Zapotec decipherment on the horizon
Artdaily.org reports on a major new initiative to compile an epigraphic corpus and eventually (it is hoped) decipher the Zapotec hieroglyphic writing system. Unfortunately the article has been poorly translated, and I am at a loss as to the meaning of the sentence, “During that age, numeral system began, which would reach a great sophistication towards 7th century.” But that’s not the point. Most people who think of Mesoamerican writing think of the Maya hieroglyphs, or maybe, maybe the Aztec manuscript tradition. But the earliest inscriptions of the Valley of Oaxaca (the Zapotec homeland) are very early (500 BCE) – as early or earlier than any other Mesoamerican writing (with the exception of the enigmatic Cascajal Block) and (debatably) centuries earlier than any writing in the Maya languages.

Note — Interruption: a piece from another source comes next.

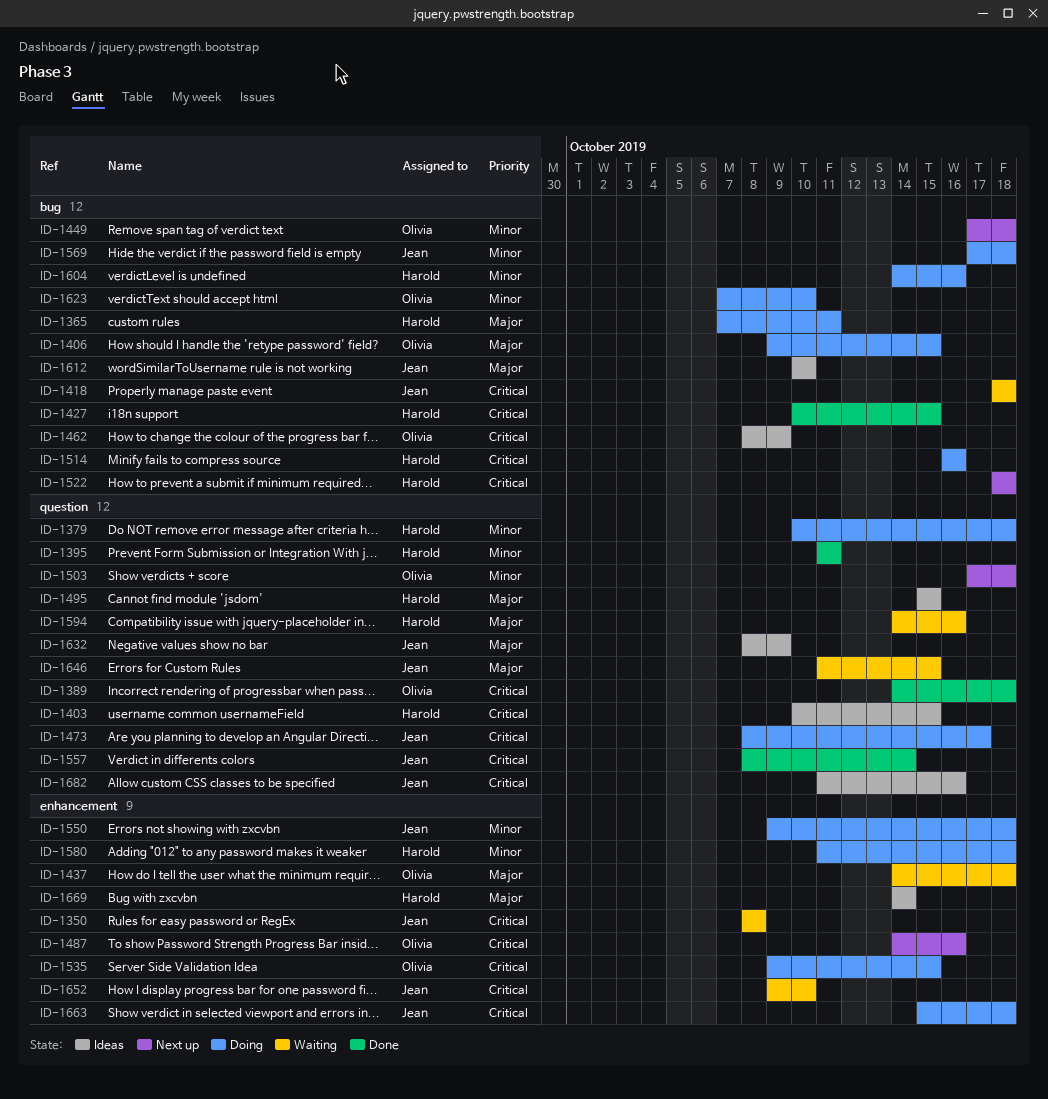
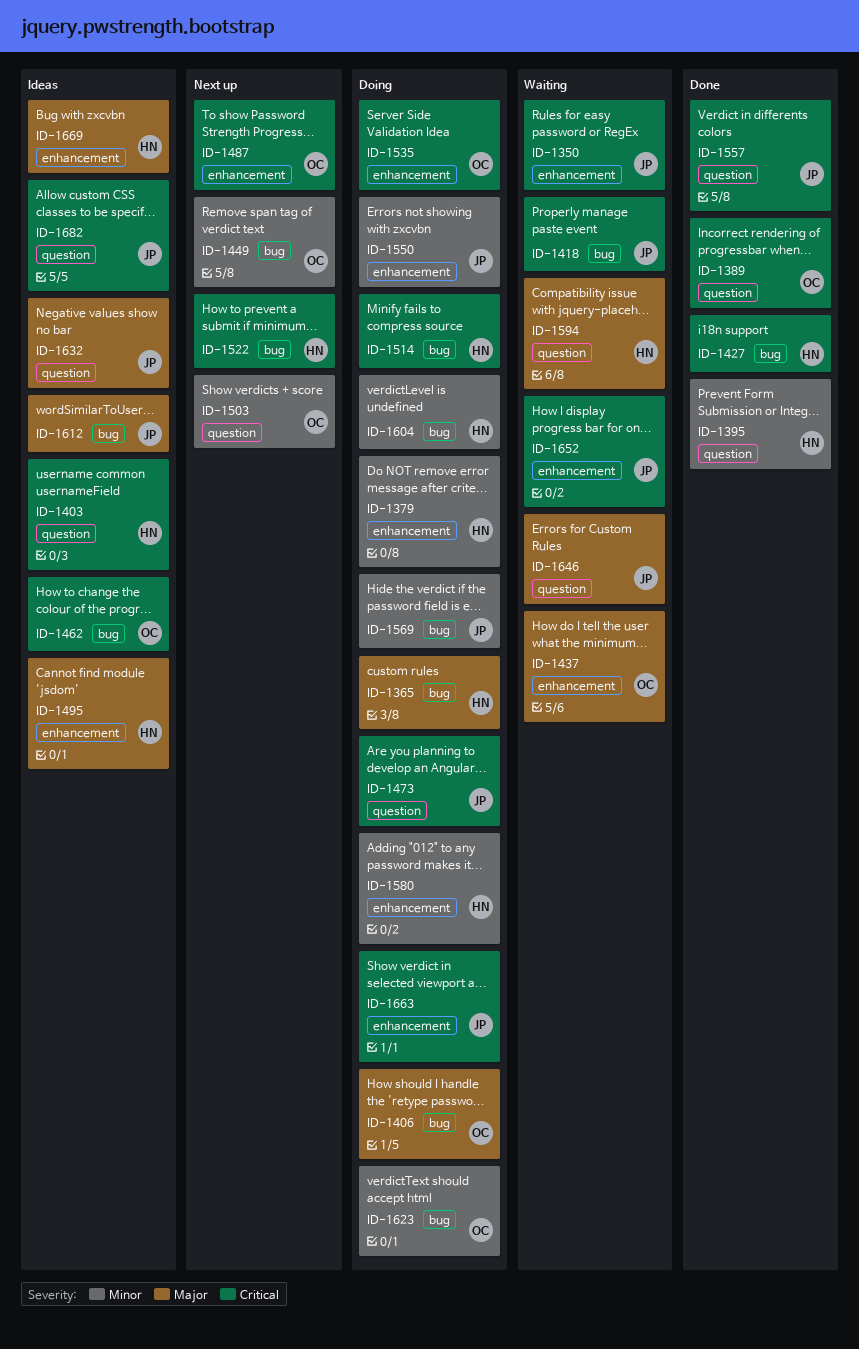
ID-1379, label: question -> enhancement
ID-1495, label: question -> enhancement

Monument 3 from San José Mogote is the earliest clear evidence for Mesoamerican numeration (used in the name ‘1 Earthquake’).

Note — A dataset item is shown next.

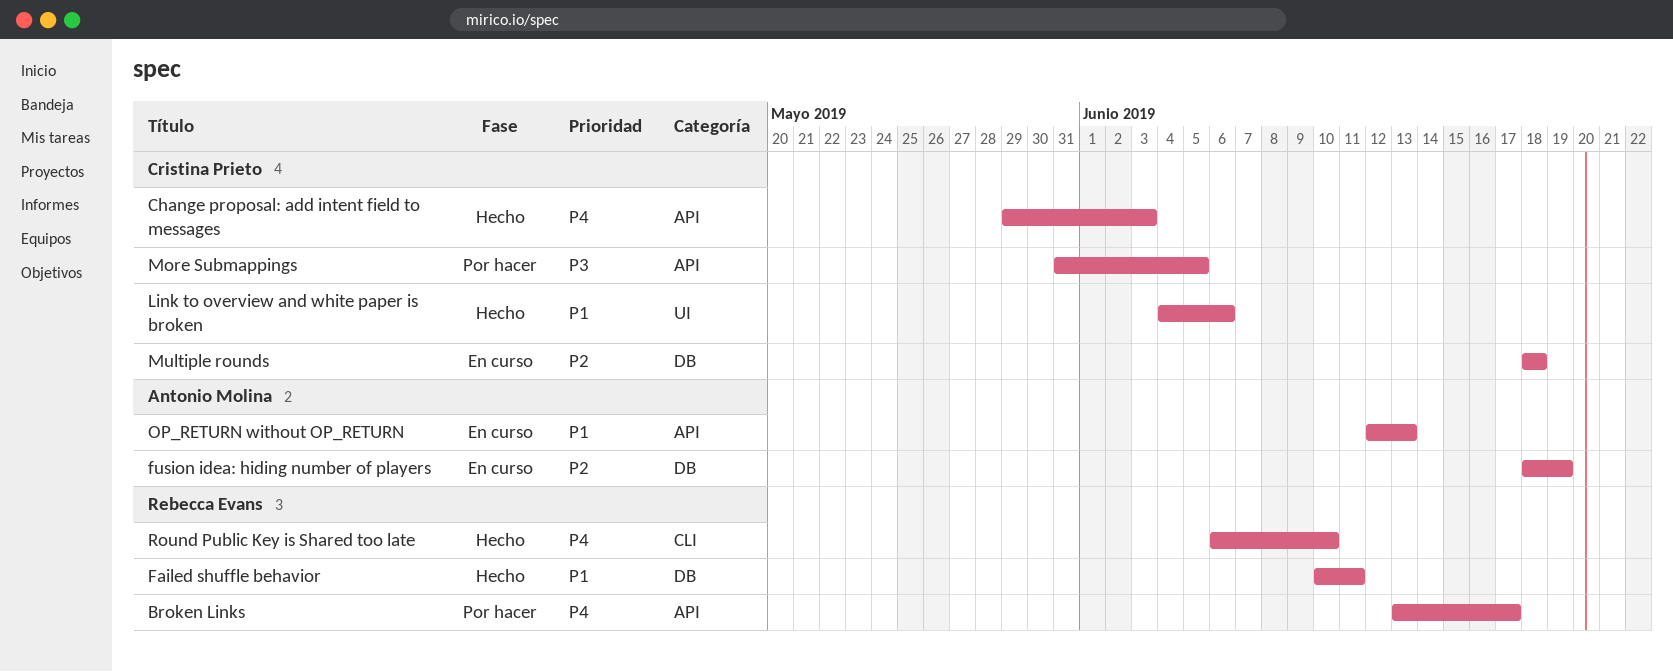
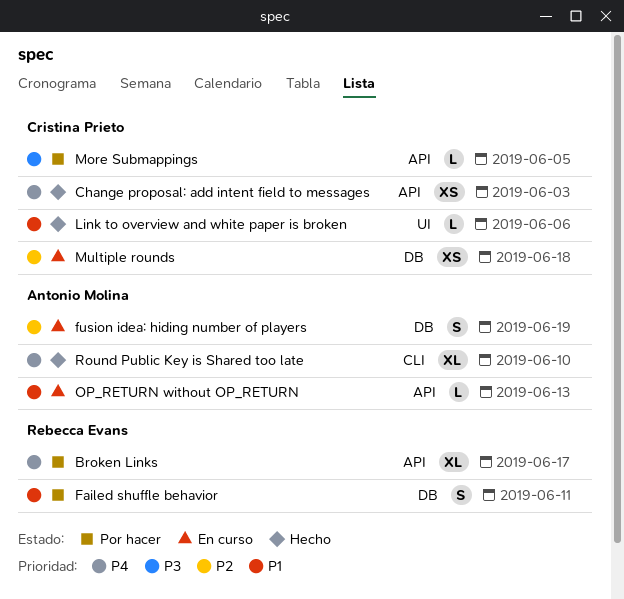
Failed shuffle behavior, status: Hecho -> Por hacer
Round Public Key is Shared too late, owner: Rebecca Evans -> Antonio Molina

But we really don’t know as much as we would like about the Zapotec script (of which there are hundreds of examples dating from 500 BCE to 850 CE, although many are short or fragmentary). Our state of knowledge about the script is roughly where we were with Mayan writing forty years ago: we can read the numbers and the calendar, and we can ‘interpret’ a few other glyphs contextually, but that’s about it. There has been important recent work on Zapotec, particularly by Javier Urcid, whose excellent book, Zapotec Hieroglyphic Writing (2001), represents a major step forward, but it isn’t a decipherment nor does it claim to be. If a Zapotec decipherment or even a partial decipherment were to emerge from this new initiative, it would clearly help sort out many thorny phylogenetic issues in lowland Mesoamerican linguistic history and culture. But the script may not be highly phonetic, and certainly is not an excellent candidate for a Linear-B-Michael-Ventris style decipherment. Still, one can hope.
Copper Scroll mania
Check out a remarkable piece of popular science writing and pseudoscience debunking: Pseudo-Science and Sensationalist Archaeology: An Exposé of Jimmy Barfield and the Copper Scroll Project. It is an accessible point-by-point refutation of a set of claims regarding the Copper Scroll, an aberrant (but still fully comprehensible) text among the Dead Sea Scrolls, one written on copper rather than parchment or papyrus. Those of you who have followed my posts on archaeolinguistics will find Robert Cargill’s debunking of Jim Barfield’s ‘discovery’ to be a telling example of how both archaeological and linguistic expertise are essential when dealing with ancient texts.